Managing the traffic delays while shopping at Trader Joes, Costco and large grocery store. Once again the pantry, refrigerator and freezer are stocked.
The next stop was the Santa Fe Elks. With Santa Fe at about 7000 feet, it was uphill for 50 miles from Albuquerque. There were few times when Silver Slug was in overdrive. That elevation change also meant cooler temps. Just a few days ago I was trying to escape mid 90s at Elephant Butte. At Santa Fe, day time temps didn't get into the 70s.
When I arrived at the Elks, the lodge was having a car show. Walked around taking photos of mostly classic restorations. Partial to the Ford line, this was my favorite:
Walking Santa Fe, there is lots of stuff for sale: indoor/outdoor sculptures; art for walls; room furnishings; jewelry; or just "collectibles".
Browsing the sidewalk vendors was a seller of hats. Dang. Been looking for a Panama hat. There it was. And it fit. Rats!
With more walking, there would have been more photo ops. This one was found along Canyon Road. (Some Photoshop and Topaz plugin enhancement.)
From Santa Fe to Denver most times the journey went through Taos and north into Colorado to hit US Hwy 160 to I-25. I had done that route many times and stopped, camped and explored many places along the way. It was time for a change. Also had done I-25 from Santa Fe and done some exploring along that route. Needed some new exploring. After considering several possibilities, I decided to do a long 200 mile run to Trinidad, Colorado and the state park. Never explored that area before.

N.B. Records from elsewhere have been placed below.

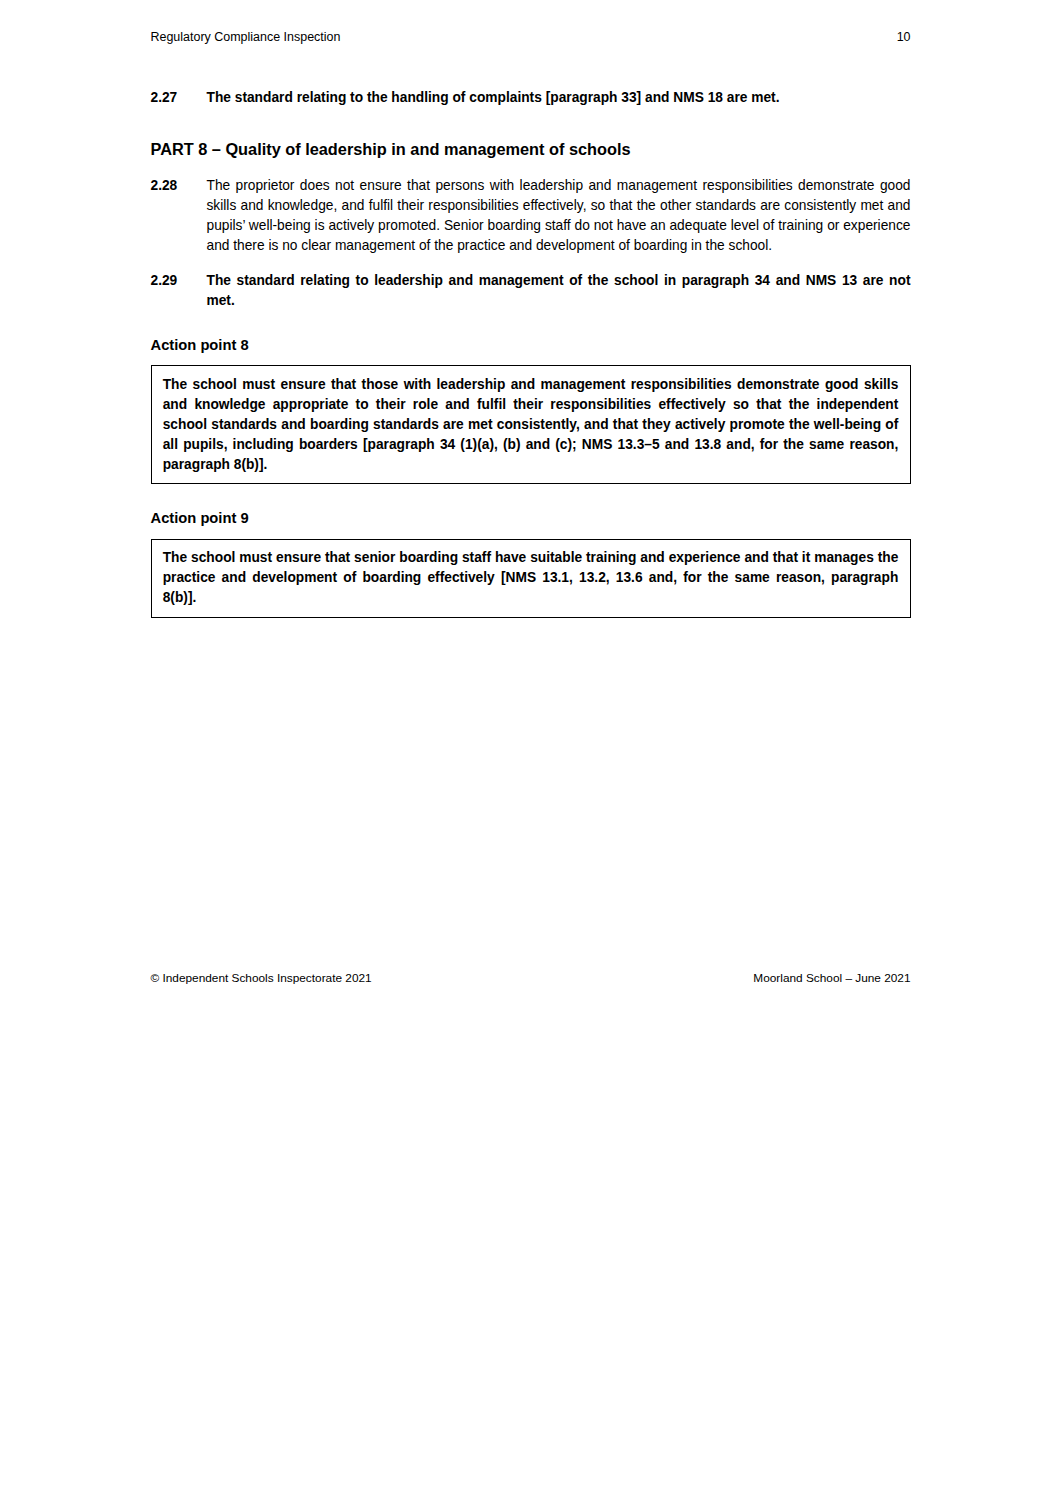Regulatory Compliance Inspection 10
2.27 The standard relating to the handling of complaints [paragraph 33] and NMS 18 are met.
PART 8 – Quality of leadership in and management of schools
2.28 The proprietor does not ensure that persons with leadership and management responsibilities demonstrate good skills and knowledge, and fulfil their responsibilities effectively, so that the other standards are consistently met and pupils’ well-being is actively promoted. Senior boarding staff do not have an adequate level of training or experience and there is no clear management of the practice and development of boarding in the school.
2.29 The standard relating to leadership and management of the school in paragraph 34 and NMS 13 are not met.
Action point 8
The school must ensure that those with leadership and management responsibilities demonstrate good skills and knowledge appropriate to their role and fulfil their responsibilities effectively so that the independent school standards and boarding standards are met consistently, and that they actively promote the well-being of all pupils, including boarders [paragraph 34 (1)(a), (b) and (c); NMS 13.3–5 and 13.8 and, for the same reason, paragraph 8(b)].
Action point 9
The school must ensure that senior boarding staff have suitable training and experience and that it manages the practice and development of boarding effectively [NMS 13.1, 13.2, 13.6 and, for the same reason, paragraph 8(b)].
© Independent Schools Inspectorate 2021 Moorland School – June 2021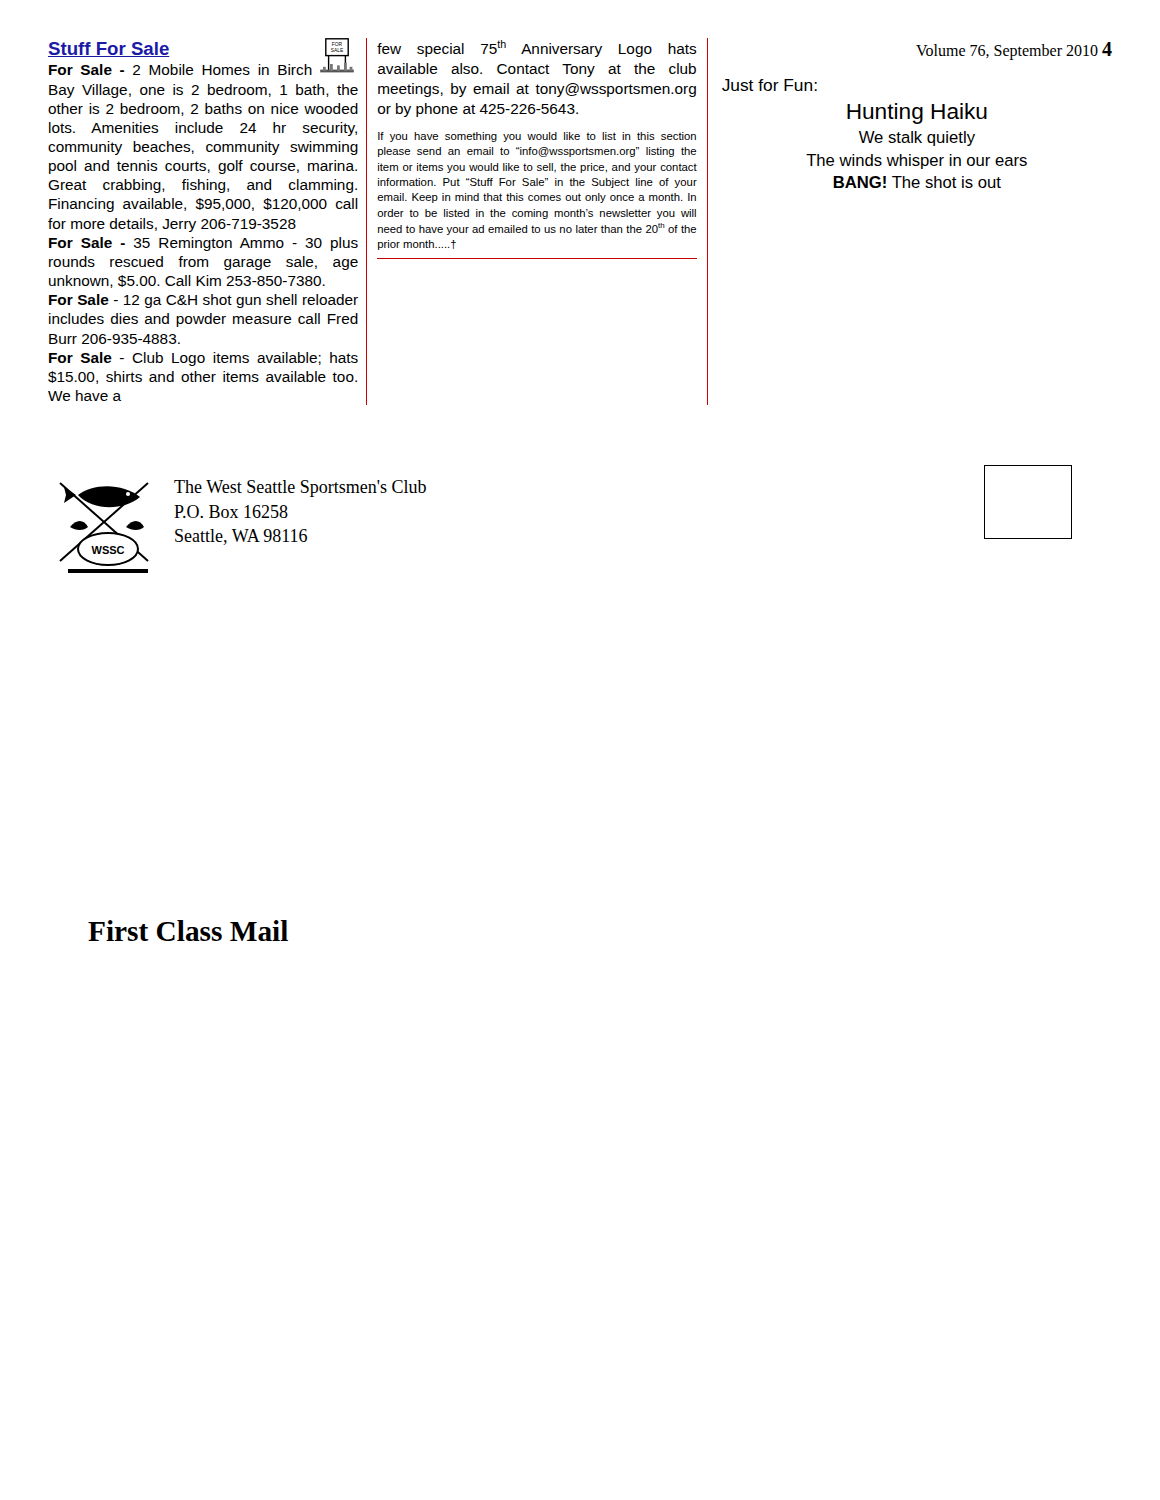FOR SALE
Stuff For Sale
For Sale - 2 Mobile Homes in Birch Bay Village, one is 2 bedroom, 1 bath, the other is 2 bedroom, 2 baths on nice wooded lots. Amenities include 24 hr security, community beaches, community swimming pool and tennis courts, golf course, marina. Great crabbing, fishing, and clamming. Financing available, $95,000, $120,000 call for more details, Jerry 206-719-3528
For Sale - 35 Remington Ammo - 30 plus rounds rescued from garage sale, age unknown, $5.00. Call Kim 253-850-7380.
For Sale - 12 ga C&H shot gun shell reloader includes dies and powder measure call Fred Burr 206-935-4883.
For Sale - Club Logo items available; hats $15.00, shirts and other items available too. We have a
few special 75th Anniversary Logo hats available also. Contact Tony at the club meetings, by email at tony@wssportsmen.org or by phone at 425-226-5643.
If you have something you would like to list in this section please send an email to “info@wssportsmen.org” listing the item or items you would like to sell, the price, and your contact information. Put “Stuff For Sale” in the Subject line of your email. Keep in mind that this comes out only once a month. In order to be listed in the coming month’s newsletter you will need to have your ad emailed to us no later than the 20th of the prior month.....†
Volume 76, September 2010 4
Just for Fun:
Hunting Haiku
We stalk quietly
The winds whisper in our ears
BANG! The shot is out
WSSC
The West Seattle Sportsmen's Club
P.O. Box 16258
Seattle, WA 98116
First Class Mail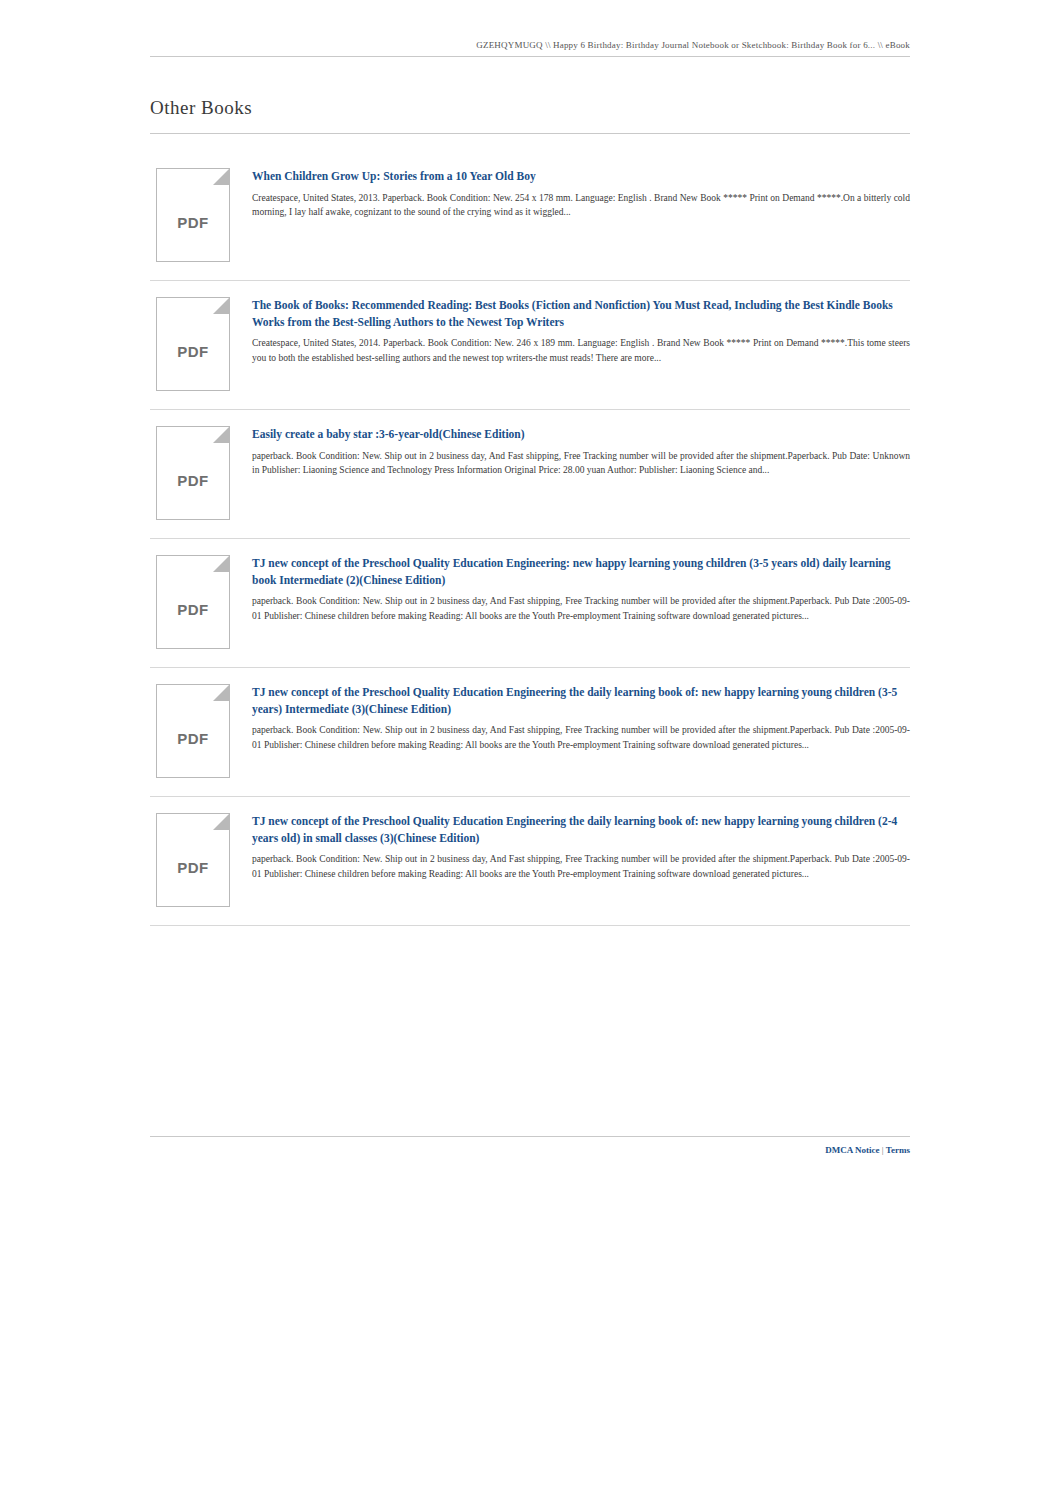GZEHQYMUGQ \\ Happy 6 Birthday: Birthday Journal Notebook or Sketchbook: Birthday Book for 6... \\ eBook
Other Books
PDF
When Children Grow Up: Stories from a 10 Year Old Boy
Createspace, United States, 2013. Paperback. Book Condition: New. 254 x 178 mm. Language: English . Brand New Book ***** Print on Demand *****.On a bitterly cold morning, I lay half awake, cognizant to the sound of the crying wind as it wiggled...
PDF
The Book of Books: Recommended Reading: Best Books (Fiction and Nonfiction) You Must Read, Including the Best Kindle Books Works from the Best-Selling Authors to the Newest Top Writers
Createspace, United States, 2014. Paperback. Book Condition: New. 246 x 189 mm. Language: English . Brand New Book ***** Print on Demand *****.This tome steers you to both the established best-selling authors and the newest top writers-the must reads! There are more...
PDF
Easily create a baby star :3-6-year-old(Chinese Edition)
paperback. Book Condition: New. Ship out in 2 business day, And Fast shipping, Free Tracking number will be provided after the shipment.Paperback. Pub Date: Unknown in Publisher: Liaoning Science and Technology Press Information Original Price: 28.00 yuan Author: Publisher: Liaoning Science and...
PDF
TJ new concept of the Preschool Quality Education Engineering: new happy learning young children (3-5 years old) daily learning book Intermediate (2)(Chinese Edition)
paperback. Book Condition: New. Ship out in 2 business day, And Fast shipping, Free Tracking number will be provided after the shipment.Paperback. Pub Date :2005-09-01 Publisher: Chinese children before making Reading: All books are the Youth Pre-employment Training software download generated pictures...
PDF
TJ new concept of the Preschool Quality Education Engineering the daily learning book of: new happy learning young children (3-5 years) Intermediate (3)(Chinese Edition)
paperback. Book Condition: New. Ship out in 2 business day, And Fast shipping, Free Tracking number will be provided after the shipment.Paperback. Pub Date :2005-09-01 Publisher: Chinese children before making Reading: All books are the Youth Pre-employment Training software download generated pictures...
PDF
TJ new concept of the Preschool Quality Education Engineering the daily learning book of: new happy learning young children (2-4 years old) in small classes (3)(Chinese Edition)
paperback. Book Condition: New. Ship out in 2 business day, And Fast shipping, Free Tracking number will be provided after the shipment.Paperback. Pub Date :2005-09-01 Publisher: Chinese children before making Reading: All books are the Youth Pre-employment Training software download generated pictures...
DMCA Notice | Terms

Arrived at the Trinidad Lake State Park visitor center to check in. After being just a day or two behind Barb and Ron for about a week, I finally caught up. Or perhaps they traveled slow enough for me to catch up. They had just registered for their one night stay. I registered for a two night stay. They elected a lower priced camping option on the opposite side of the lake. From my campsite on the ridge above the lake, their white coach could be seen.
Later that afternoon, Barb and Ron stopped at my campsite. We chatted and caught up on living and life. We will probably cross paths again before too long. They will be in the Denver area for several weeks before heading north to the SKP Escapade in Gillett, Wyoming.
Trinidad Lake is at its lowest since 1992. No change is expected in that level this summer. It will essentially be a pond. The outflow equals the inflow from the Purgertoire (pronounced "purgatory" by the locals) River. That much smaller lake of water might make it pretty tough on the remaining fish.
Downtown Trinidad was a once thriving town that struggles to stay relevant. Without maintenance or tenants, there are several empty buildings and store fronts. It is a struggle experienced by many small towns.
Stopped at the Arthur Roy Mitchell museum to view his collection of art. Appears he didn't part with his art. The walls are covered with his art.
The on site "ticket taker" said that there were many more in the basement. The museum contains a reconstruction of Mitchell's painting studio.
Amazing to me was the museum was in the one time Jamieson Department Store -- built about 1890. The store ceilings and floors had not been upgraded. The tin ceiling survives intact with the wooden floors and stair cases. No doubt it was the place to shop until closing its doors in the early 1980s.
The First National Bank is a treasure that has survived intact from its initial construction in 1892. Three floors of quarried stone provide a very attractive building. (Today, commercial buildings appear to be built by cost accountants. Build a shell and attach a sign with the company logo. When time to sell, take the sign off.)
Inside the bars still exist for teller stations.
Something new to explore is a good thing. It was a good day and on to the next stop at the Colorado Springs Elks Lodge.